Guerra no Afeganistão
Em 2001, quando a Al-Qaeda atacou os EUA, a organização já era ligada ao grupo que dominava o Afeganistão, o Talibã.
A organização terrorista tinha feito um juramento de lealdade ao Talibã. Osama Bin Laden, o líder da Al-Qaeda, e Mullah Omar, o fundador do Talibã, tinham laços familiares.
Como o primeiro objetivo da guerra ao terror era acabar com a Al-Qaeda, o Afeganistão foi o primeiro país que os EUA e seus aliados ocuparam.

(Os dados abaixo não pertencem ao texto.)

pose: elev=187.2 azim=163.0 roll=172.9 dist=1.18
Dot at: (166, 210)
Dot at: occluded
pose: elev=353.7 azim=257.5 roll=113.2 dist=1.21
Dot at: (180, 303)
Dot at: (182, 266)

A guerra no Afeganistão foi a missão mais longa na história dos EUA, com pouco menos de 20 anos. Ao longo desse tempo, entre os americanos morreram:
Cerca de 2.500 soldados do exército americano;
Quase 4.000 terceirizados;
Mais de mil militares aliados da Otan.
Entre os afegãos as baixas foram mais significativas:
Cerca de 66 mil militares ou policiais;
Cerca de 47 mil civis;
Entre os talibãs e seus aliados, foram mais de 51 mil mortes.
Ainda houve as seguintes perdas:
444 mortes de pessoas que trabalhavam em organizações humanitárias;
72 jornalistas.
O propósito inicial da guerra era derrotar a Al-Qaeda e o Talibã, mas os EUA tiveram dificuldade para sair. O sucesso de George W. Bush, o presidente Obama anunciou que iria reduzir a presença militar no país. O presidente Trump fez um acordo com o Talibã que previa a retirada, que de fato foi cumprida pelo presidente Joe Biden.
Guerra no Iraque
Em março de 2003, menos de dois anos depois dos ataques do 11 de setembro, forças militares dos EUA invadiram o Iraque com o propósito de eliminar armas de destruição em massa que o governo iraquiano supostamente tinha. Era uma ilusão, os iraquianos não tinham essas armas.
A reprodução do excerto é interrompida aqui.